WORK ITEM> You are to retype exactly the line with "120 98 148625" and every line after it in the entries below.

══ DATASET RECORDS ══

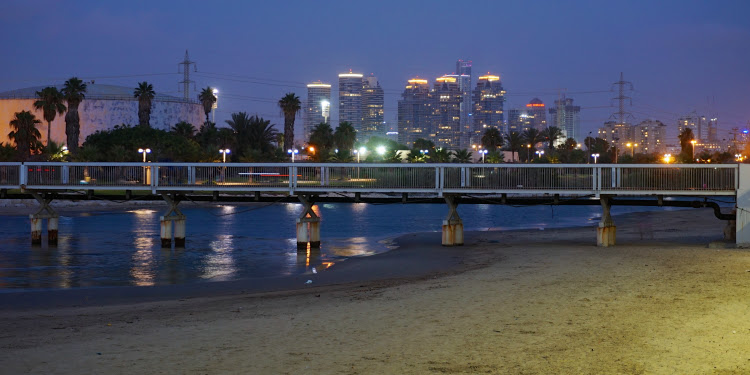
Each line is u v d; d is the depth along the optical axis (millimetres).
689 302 15289
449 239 33438
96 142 102438
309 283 22469
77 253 33719
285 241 40031
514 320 13672
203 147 109812
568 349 11227
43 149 96250
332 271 25656
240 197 35750
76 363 10711
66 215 63562
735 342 11523
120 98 148625
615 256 25656
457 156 135125
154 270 27484
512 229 46438
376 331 12906
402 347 11570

═══

EXERCISE ANSWER>
120 98 148625
615 256 25656
457 156 135125
154 270 27484
512 229 46438
376 331 12906
402 347 11570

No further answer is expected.